PARSNIPS
Having waited for some decent, warmer, growing weather, it seems counter intuitive to be already thinking of next winter. But growing your own food year-round is only realistic if you plan some months in advance. This week I’ve been doing just that, specifically with my parsnips.
These cream-coloured, taper-rooted cold season essentials reach their peak after the first autumnal frosts. Starches in the edible portion turn to sugar. The effect is a sweet-tasting homegrown dinnertime treat. But such earthy pleasures begin now, in spring.
From late February until May, whenever the soil feels pleasantly warm to touch it is also acceptable to germinate the seeds of parsnip. They’re light and disc-like, easily blown from a cradled palm. Thus, a still day is needed for sowing too, lest the plants pop up in scattered, random locations and not straight lines. Neat rows are much easier to tend and nurture with life-giving water and weed annihilating hoe. Later sowings are often smaller but cleaner and less ’woody’ at their central core.
I’d advise selecting a bed of deeply cultivated, weed-free soil which was enriched for the previous crop (such as cabbages). Deep raised beds are also perfect, as long as they are not allowed to become too dry at the bottom. So too un-dug ground which is never stepped upon and kept open by the activities of earthworms and their kin.
Mark out parallel rows 30cm apart with string tied tight between two canes and then, one row at a time and using the string as a guide, makes a 2cm-deep groove in the soil with his finger. This is called a ’drill’, and is made-to-measure to receive the seeds. Next, carefully flood the drill with trickled water from a can and allow it to become absorbed. Seeds are placed along the drill bottom, as near to one every 2cm as you’re able. Brush soil over the top and firm evenly with the back of a rake. This ensures close contact between seed and soil particles, a factor to which successful germination is crucial.
Parsnips are notoriously shy vegetables. Some gardeners mix fast-growing radish seeds with them and sow the duo together. The radishes quickly emerge and guide the home-producer when getting busy with the hoe or watering can. By the time the chunky red fellows are ready to pull and eat, those ’snips will be showing just a pair of delicate, pale green seedling leaves. I often sow three or four parsnip seeds at 10 to 15cm intervals, then keep a watchful eye for signs of merry little clumps cracking the surface. I’ll allow them to jostle and compete until there is a clear favourite, select that as my chosen one and pulls out the rest. All this happens whilst the plants are still tiny and showing maybe one true leaf – which is wider and has a slightly crimped edge. It’s a technique called ’station sowing’ and can be applied to all manner of lovely winter veg.

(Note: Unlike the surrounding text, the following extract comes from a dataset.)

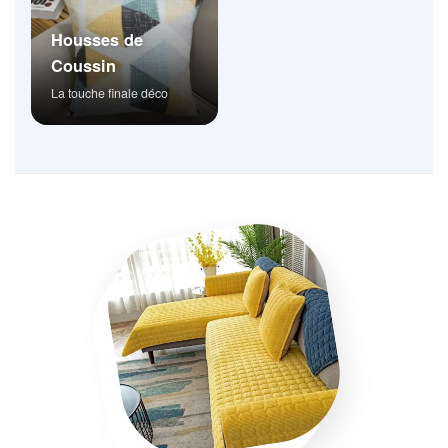
Housses de
Coussin
La touche finale déco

Parsnips are British natives and have been an important dietary element for thousands of years. Their bulk and goodness has sustained many a working family through times of hardship over the ages. For this reason alone they probably deserve a little more celebration and respect than they get from a population which now relies heavily on introduced, mass produced, heavily chemically dependent potatoes. Roasted, with a dressing of caramelised sugar, parsnips are in a class of their own!